Пролетарий вкалывает, капиталист рискует. Поэзия хозяйства - это поэзия не труда, а предпринимательства, того риска, который сопряжен с величайшей опасностью и требует величайшей дерзости. Разумеется, это не тот риск и азарт, который витает в игорном доме, где игрок отдает себя во власть случая. Предприниматель заставляет случай играть на себя; он расчитывает ходы наперед, он играет не в слепую рулетку, а в прозрачные шахматы. Но именно поэтому проигрыш может обойтись ему гораздо дороже, чем посетителю казино, который легко утешается и вознаграждается переменчивостью фортуны. В казино проигрывается только то, что поставлено на кон; в бизнесе проигрывается все, что составляет достоинство, судьбу и карьеру игрока. Риск не устраняется, напротив, возможность профессионально его рассчитать увеличивает размер его непредвиденных последствий. Именно риск есть основная категория капитализма, которая сближает его со всем фантастическим, удивительным и невероятным, что когда-либо творилось в истории. По степени риска предприятия Рокфеллера и Форда мало чем отличаются от предприятий Наполеона и Карла Великого. Рисковать - это значит выполнять заветы самой романтической из всех философий: "живи опасно", "возлюби судьбу" и "заслужи любовь судьбы" (Ницше).

Настоящий предприниматель лично для себя мало что выигрывает от своих наполеоновских замыслов. Он мог бы питаться в лучших ресторанах, купаться на лучших курортах, летать на личном самолете, иметь все лучшее для ублажения своей души и тела за десять миллионов. Зачем ему десять миллиардов? "Ни съесть, ни выпить, ни поцеловать" - та же самая изумительная бесполезность, которую, по словам Н. Гумилева [4], мы испытываем перед поэзией. Пятью чувствами она непостижима - и в муках бесцельности рождается в нас шестой орган, тот, которым мы воспринимаем "розовую зарю над холодеющими небесами". Не так ли предприниматель воспринимает растущие перед ним очертания нового огромного дела?

Именно эта разница между миллионом, который можно выпить, и миллиардом, который выпить нельзя, и делает предпринимателя поэтом, носителем шестого чувства. Эта разница, не окупающая трудов и затрат, составляет душу капитализма, его поэзию, его трансценденцию. И его одиночество. Пусть возрастает общественный характер труда - предпринимательство остается уделом одиночки.

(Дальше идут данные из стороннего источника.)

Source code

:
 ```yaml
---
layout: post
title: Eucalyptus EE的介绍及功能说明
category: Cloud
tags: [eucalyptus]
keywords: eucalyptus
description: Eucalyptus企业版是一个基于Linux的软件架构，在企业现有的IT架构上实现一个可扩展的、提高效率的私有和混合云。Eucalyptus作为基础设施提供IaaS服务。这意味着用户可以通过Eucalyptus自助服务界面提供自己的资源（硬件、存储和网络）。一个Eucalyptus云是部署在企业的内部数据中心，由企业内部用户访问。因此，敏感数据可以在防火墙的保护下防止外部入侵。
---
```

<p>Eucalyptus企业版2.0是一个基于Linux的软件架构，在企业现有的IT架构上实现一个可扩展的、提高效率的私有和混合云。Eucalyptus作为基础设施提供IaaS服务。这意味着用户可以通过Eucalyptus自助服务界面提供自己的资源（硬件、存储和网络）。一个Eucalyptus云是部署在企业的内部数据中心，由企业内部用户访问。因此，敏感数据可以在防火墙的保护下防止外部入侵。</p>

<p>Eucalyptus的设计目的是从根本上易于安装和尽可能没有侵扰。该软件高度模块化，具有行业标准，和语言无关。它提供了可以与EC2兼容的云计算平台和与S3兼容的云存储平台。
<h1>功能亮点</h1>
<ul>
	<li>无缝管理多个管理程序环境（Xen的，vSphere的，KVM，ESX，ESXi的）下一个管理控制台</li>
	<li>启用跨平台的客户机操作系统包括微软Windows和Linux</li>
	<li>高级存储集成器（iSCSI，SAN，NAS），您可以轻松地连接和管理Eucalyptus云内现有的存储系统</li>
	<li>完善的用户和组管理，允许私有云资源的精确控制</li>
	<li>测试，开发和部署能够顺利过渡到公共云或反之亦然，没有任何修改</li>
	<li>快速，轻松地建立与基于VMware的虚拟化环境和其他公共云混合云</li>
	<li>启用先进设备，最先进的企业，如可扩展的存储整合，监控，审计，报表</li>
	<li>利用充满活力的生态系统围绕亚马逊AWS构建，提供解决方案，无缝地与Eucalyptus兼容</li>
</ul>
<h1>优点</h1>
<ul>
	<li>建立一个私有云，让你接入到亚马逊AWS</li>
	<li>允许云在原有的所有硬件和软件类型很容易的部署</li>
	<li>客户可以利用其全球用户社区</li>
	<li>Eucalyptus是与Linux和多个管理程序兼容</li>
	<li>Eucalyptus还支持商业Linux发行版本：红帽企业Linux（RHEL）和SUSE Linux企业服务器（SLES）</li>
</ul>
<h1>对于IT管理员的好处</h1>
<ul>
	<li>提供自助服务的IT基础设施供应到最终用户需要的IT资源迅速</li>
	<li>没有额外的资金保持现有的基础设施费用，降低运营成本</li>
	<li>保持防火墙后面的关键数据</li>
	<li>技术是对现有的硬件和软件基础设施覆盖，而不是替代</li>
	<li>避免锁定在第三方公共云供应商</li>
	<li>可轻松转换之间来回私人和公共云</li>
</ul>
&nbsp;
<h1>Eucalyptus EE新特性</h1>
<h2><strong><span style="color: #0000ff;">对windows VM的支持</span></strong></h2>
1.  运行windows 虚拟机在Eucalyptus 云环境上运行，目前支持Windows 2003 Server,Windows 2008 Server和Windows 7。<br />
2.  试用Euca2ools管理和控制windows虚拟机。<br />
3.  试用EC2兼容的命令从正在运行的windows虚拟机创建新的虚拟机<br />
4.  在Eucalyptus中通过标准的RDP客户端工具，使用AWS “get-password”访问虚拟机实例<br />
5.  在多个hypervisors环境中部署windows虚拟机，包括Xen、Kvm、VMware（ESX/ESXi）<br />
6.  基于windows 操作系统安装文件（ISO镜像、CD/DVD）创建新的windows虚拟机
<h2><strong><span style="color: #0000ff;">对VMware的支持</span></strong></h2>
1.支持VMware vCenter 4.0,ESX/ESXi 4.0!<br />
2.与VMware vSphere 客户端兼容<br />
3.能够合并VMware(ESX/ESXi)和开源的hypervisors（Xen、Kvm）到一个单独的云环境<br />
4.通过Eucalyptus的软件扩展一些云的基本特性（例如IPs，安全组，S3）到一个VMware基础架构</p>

Этот порыв в иное, этот груз ответственности, этот миг азарта не с кем разделить человеку большого бизнеса: он остается один перед лицом возможного, как перед белым листом бумаги. "Что делать нам с бессмертными стихами?" Что делать ему с бессчетными прибылями?

Он знает, что ни с бессмертными стихами, ни с бессчетными прибылями ему делать нечего. Но эта бездельность и лежит в основе всякого большого дела. Именно это ничто, эта блажь, эта прибыль-небыль и движет миллионами печей, станков, конвейеров, где миллионы рабочих озабочены тем, как точь-в-точь справиться с планом. С рассчитанным до секунд расписанием, в котором никто не узнает и не должен узнать поэтических строк, рожденных мгновением бессмыслицы, бормотания, бесполезности.

Апрель 1992



1. Андрей Синявский показал, что "на этих трех словах, как на трех китах, стоял и стоит строй". См. Абрам Терц. Литературный процесс в России, в сб. "Миф о застое", Лениздат, 1991, с. 313 (впервые напечатано в журнале "Континент (Париж), 1974, #1).

2. Этимология - раздел лингвистики, изучающий происхождение и первоначальное значение слов. Кажется, это единственная дисциплина, где слова "народный" и "ложный" употребляются как синонимы. Опять-таки, язык не даст солгать - даже своему привилегированному носителю, народу. В этом смысле скромная этимология подает прекрасный образец истории, социологии, политологии, этнологии и прочим, гораздо более влиятельным дисциплинам, где часто "народное"  автоматически отождествляется с "истинным".

3. Мартин Хайдеггер искал возврата от технологической цивилизации к забытой истине бытия и простых вещей, как она, в частности, раскрывается на картине Ван-Гога, изображающей крестьянские башмаки (ее анализ дан в работе Хайдеггера "Происхождение художественного произведения", 1936).

4. Из стихотворения Николая Гумилева "Шестое чувство" (1921).